If you were wondering if bankruptcy is a way to resolve your tax debt, most likely, it is not. A decision to file bankruptcy should not be taken lightly as it has many negative, long term effects. There are different types of bankruptcy you may want to consider depending on your personal situation.

A liquidation bankruptcy or Chapter 7 will dissolve all your debt, dis-chargeable and non-exempt, similarly. Recent tax debt cannot be included in this, however, tax debt that is three years old or more could be mostly or all removed.
Repayment bankruptcy or Chapter 11, 12, or 13 enables you to repay the debt over a period of time. Along with your other debt, your tax debt must be repaid within the time specified.

Filing bankruptcy for IRS tax debt does have many negative elements to consider. The one to consider that applies to taxes is you can come out of the bankruptcy still facing the tax debt. This can happen because the IRS is given an extended amount of time in measurement to the bankruptcy to collect the tax debt.

IRS Tax Debt

When you file bankruptcy it shows up on your credit report and has a negative impact. It stays there for ten years making it difficult to get any line of credit for purchasing a car, obtaining a mortgage, renting a house or apartment, getting a loan and can possible have an effect on your insurance premiums. Once you file bankruptcy, you are considered a bad risk by most creditors.
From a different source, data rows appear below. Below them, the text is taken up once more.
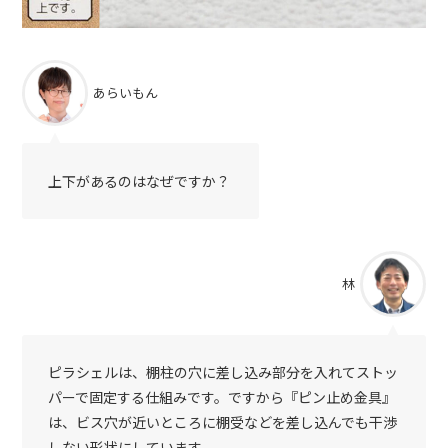
あらいもん
上下があるのはなぜですか？
林
ピラシェルは、棚柱の穴に差し込み部分を入れてストッ
パーで固定する仕組みです。ですから『ピン止め金具』
は、ビス穴が近いところに棚受などを差し込んでも干渉
しない形状にしています。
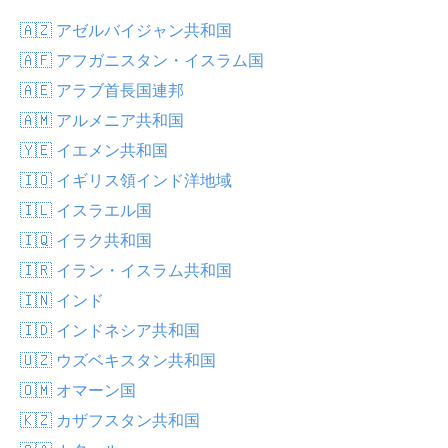
🇦🇿 アゼルバイジャン共和国
🇦🇫 アフガニスタン・イスラム国
🇦🇪 アラブ首長国連邦
🇦🇲 アルメニア共和国
🇾🇪 イエメン共和国
🇮🇴 イギリス領インド洋地域
🇮🇱 イスラエル国
🇮🇶 イラク共和国
🇮🇷 イラン・イスラム共和国
🇮🇳 インド
🇮🇩 インドネシア共和国
🇺🇿 ウズベキスタン共和国
🇴🇲 オマーン国
🇰🇿 カザフスタン共和国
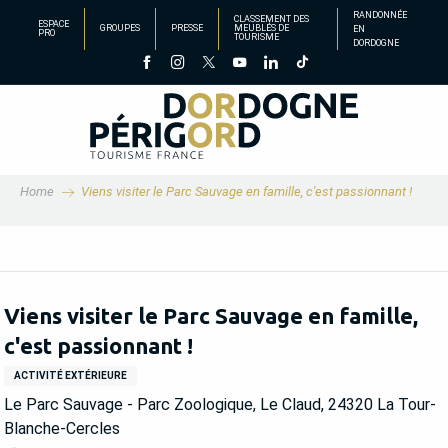
Aller
RANDONNÉE
CLASSEMENT DES
ESPACE
GROUPES
PRESSE
MEUBLÉS DE
EN
au
PRO
TOURISME
DORDOGNE
contenu
principal
Home
Viens visiter le Parc Sauvage en famille, c'est passionnant !
Viens visiter le Parc Sauvage en famille,
c'est passionnant !
ACTIVITÉ EXTÉRIEURE
Le Parc Sauvage - Parc Zoologique, Le Claud, 24320 La Tour-
Blanche-Cercles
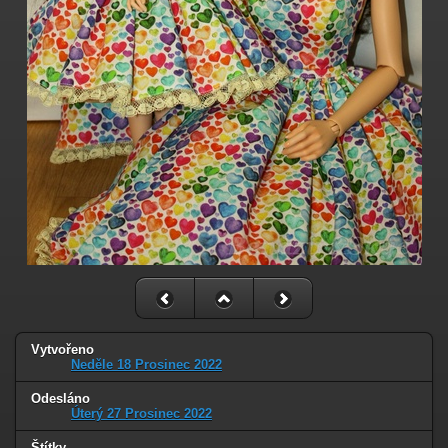
Vytvořeno
Neděle 18 Prosinec 2022
Odesláno
Úterý 27 Prosinec 2022
Štítky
You should definitely think this over if you’re main reason for filing bankruptcy is because of tax debt. There are several options available within the IRS to resolve a tax problem. However, if you feel your tax liabilities are seriously significant and you know firsthand that it will be discharged through bankruptcy; it may be the right decision for you.

Seek professional help from a tax or financial professional for any IRS tax debt before making your final decision. They can show you different options that may work for you and at the same time help avoid bad credit reports.

There is always the option to negotiate an installment plan with the IRS to pay your tax liabilities without having to file bankruptcy and the negatives affects that go with it. For this, you may want to seek the help of a tax resolution specialist.

Don’t assume that because you file bankruptcy, you will be tax debt free. That is usually not the case. The IRS has power to reacquire taxes even after the protection of your bankruptcy has expired. So think twice if you are considering bankruptcy to clear your tax debt.